The state is the 6th biggest state in terms of population, but it ranked 31st in total employment growth in the first quarter of 2019, according to the Bureau of Labor statistics. Neighboring Indiana achieved nearly three times Illinois’ job growth with a little more than half its population.
For some businesses, income taxes and a high minimum wage can be the decisive factor that persuades them to leave Illinois despite its advantages as a transportation and population hub.
Illinois Manufacturers’ Association CEO Mark Denzler said that if Governor J.B. Pritzker’s proposed progressive income tax passes voters in November 2020, Illinois will have the third-highest corporate tax rate in the country and the second-highest property tax rate in the country.
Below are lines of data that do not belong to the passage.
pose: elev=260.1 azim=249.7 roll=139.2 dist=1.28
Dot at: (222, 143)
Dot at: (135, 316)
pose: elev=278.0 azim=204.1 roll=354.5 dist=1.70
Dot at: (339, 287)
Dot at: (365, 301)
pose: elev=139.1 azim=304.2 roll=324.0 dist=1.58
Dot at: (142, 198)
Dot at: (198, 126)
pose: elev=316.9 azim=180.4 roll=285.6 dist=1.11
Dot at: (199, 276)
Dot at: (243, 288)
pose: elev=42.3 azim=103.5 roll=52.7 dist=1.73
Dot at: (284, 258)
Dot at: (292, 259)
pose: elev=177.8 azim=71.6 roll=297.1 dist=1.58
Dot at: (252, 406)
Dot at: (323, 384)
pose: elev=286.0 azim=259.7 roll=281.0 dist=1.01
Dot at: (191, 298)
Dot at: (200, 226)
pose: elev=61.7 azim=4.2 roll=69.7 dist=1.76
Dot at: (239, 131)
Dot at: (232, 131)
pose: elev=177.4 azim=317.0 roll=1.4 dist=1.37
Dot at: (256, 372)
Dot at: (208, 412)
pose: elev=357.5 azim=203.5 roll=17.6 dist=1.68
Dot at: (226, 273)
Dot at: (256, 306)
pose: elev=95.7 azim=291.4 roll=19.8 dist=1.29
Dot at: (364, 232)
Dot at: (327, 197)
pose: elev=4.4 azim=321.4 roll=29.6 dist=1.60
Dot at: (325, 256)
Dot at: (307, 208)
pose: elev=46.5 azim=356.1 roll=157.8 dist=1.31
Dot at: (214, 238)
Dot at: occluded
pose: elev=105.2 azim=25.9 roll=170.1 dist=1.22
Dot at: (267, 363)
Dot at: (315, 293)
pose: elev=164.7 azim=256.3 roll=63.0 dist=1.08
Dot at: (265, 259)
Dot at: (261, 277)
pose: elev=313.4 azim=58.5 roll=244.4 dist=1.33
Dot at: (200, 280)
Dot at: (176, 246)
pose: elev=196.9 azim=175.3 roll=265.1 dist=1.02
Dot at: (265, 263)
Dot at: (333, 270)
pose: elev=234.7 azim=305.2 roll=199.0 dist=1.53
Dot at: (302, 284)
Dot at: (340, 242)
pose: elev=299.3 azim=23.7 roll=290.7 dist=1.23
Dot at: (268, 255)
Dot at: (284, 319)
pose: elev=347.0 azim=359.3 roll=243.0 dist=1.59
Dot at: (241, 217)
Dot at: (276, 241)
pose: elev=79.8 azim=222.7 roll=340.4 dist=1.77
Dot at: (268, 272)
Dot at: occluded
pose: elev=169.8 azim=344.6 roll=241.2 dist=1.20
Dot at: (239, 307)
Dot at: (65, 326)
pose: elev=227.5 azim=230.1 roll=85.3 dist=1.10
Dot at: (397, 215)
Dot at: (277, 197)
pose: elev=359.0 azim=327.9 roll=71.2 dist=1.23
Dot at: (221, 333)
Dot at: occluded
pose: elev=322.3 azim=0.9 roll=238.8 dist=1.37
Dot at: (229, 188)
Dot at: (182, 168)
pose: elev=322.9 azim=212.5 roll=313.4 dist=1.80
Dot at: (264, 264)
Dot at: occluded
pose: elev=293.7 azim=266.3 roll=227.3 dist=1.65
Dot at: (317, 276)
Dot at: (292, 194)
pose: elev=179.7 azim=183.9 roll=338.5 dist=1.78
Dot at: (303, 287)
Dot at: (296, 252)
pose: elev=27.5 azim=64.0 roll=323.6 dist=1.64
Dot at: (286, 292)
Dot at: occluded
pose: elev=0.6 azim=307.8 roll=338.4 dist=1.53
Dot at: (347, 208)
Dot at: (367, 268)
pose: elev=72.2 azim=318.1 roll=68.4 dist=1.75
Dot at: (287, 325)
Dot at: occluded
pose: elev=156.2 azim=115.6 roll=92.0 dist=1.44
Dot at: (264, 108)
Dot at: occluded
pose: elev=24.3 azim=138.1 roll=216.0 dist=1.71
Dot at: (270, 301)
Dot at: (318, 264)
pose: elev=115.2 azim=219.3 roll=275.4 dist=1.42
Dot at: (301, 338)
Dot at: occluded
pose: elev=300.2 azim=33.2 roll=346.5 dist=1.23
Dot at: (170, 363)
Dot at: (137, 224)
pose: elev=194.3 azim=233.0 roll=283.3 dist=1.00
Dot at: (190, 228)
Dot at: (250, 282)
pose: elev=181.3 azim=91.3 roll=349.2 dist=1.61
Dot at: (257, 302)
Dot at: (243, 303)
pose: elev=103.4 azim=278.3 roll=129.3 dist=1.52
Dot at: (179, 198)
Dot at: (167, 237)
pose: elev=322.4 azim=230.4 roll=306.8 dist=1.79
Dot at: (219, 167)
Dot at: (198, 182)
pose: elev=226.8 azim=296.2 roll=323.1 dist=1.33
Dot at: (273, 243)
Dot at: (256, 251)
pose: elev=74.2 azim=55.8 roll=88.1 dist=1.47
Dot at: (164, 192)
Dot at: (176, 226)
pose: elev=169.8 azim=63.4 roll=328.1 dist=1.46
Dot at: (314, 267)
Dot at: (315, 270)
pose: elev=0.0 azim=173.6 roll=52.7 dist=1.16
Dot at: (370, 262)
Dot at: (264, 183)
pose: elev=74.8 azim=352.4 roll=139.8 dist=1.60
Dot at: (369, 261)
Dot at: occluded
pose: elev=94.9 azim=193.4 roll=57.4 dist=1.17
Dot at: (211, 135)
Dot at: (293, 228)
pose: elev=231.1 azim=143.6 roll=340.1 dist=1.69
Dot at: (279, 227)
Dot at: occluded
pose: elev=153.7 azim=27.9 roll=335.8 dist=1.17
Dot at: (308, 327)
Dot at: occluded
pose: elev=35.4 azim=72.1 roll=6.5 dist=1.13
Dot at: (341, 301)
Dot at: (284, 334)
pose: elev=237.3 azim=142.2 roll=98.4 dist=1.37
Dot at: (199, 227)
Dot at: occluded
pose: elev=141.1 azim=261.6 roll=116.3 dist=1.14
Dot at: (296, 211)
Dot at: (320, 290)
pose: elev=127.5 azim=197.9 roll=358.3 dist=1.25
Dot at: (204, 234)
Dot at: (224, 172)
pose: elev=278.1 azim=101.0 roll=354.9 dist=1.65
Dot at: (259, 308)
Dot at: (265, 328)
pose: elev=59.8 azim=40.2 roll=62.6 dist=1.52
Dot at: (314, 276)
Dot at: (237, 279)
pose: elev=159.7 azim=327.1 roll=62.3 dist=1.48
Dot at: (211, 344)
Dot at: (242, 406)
“Raising income taxes is not going to attract jobs and investment to Illinois,” he said. “It’s going to drive job creators away.”
In a press conference announcing the proposed new tax, Pritzker said that “Instituting a fair tax as I’ve proposed will improve the arc of our state’s finances forever and will make our state more fair for everyone.”
Imperial Shoe Crafters owner and founder Mercedes Chaca said high taxes affect people who start businesses, and she faces business challenges that Pritzker does not face. The billionaire governor inherited his money from his family’s Hyatt Hotel chain.
“When you already have money there’s nothing that is difficult for you, but when you’re starting, you have to look around and see what you can do,” she said in Spanish. “I think it’s a little bit different from people that have money and people who just started a business because of their own work.”
Denzler said that the state’s planned minimum wage increase from $8.25 to $15 an hour by 2025 will also persuade businesses to leave. The average minimum wage in the states surrounding Illinois is $7.52, half of what Illinois law would demand.
“Ask any business if they can work with an 82% increase in labor cost, the answer’s going to be no,” he said.
The 82% increase from the present minimum wage doesn’t just affect the lowest-paid workers, Denzler said. Skilled employees, who currently make $15 an hour or more, will demand payment above the new minimum wage. To make up for the higher labor costs, businesses may have to raise prices for consumers.
“Two thirds of our population live within 45 minutes of a border. If it’s substantially higher, people will go across borders,” he said. “People do that all the time. People vote with their feet.”
In Quincy, residents regularly cross the border to Missouri to buy gasoline, cigarettes and alcohol because of the lower tax, Denzler said. When a flood in 1993 cut off the city’s bridges, sales tax revenue doubled.
“Illinois has so many things going for it,” Denzler said, adding that the higher taxes earn the state less money. “We are so well-positioned to be an economic engine not only for the Midwest but for the United States.”
High workers’ compensation laws also make Illinois less attractive for businesses. When workers get injured on the job, Illinois companies have to pay more to compensate them.
“The claimant is going to get two-thirds more settlement in Illinois versus Indiana,” said insurance broker Bill Owens, founder of The Owens Group. “You wonder why people are moving to Indiana? It’s because of the tort limitation, it’s because of the work comp laws.”
For instance, an Indiana train derailment that killed seven people in 1993 cost the train’s owners around $2.2 million because of tort limitations in the state, he said. In Illinois, a similar accident cost nearly $100 million.
“We are a legal mess here. People need to come together and address these problems, and leadership needs to step up,” Owens said.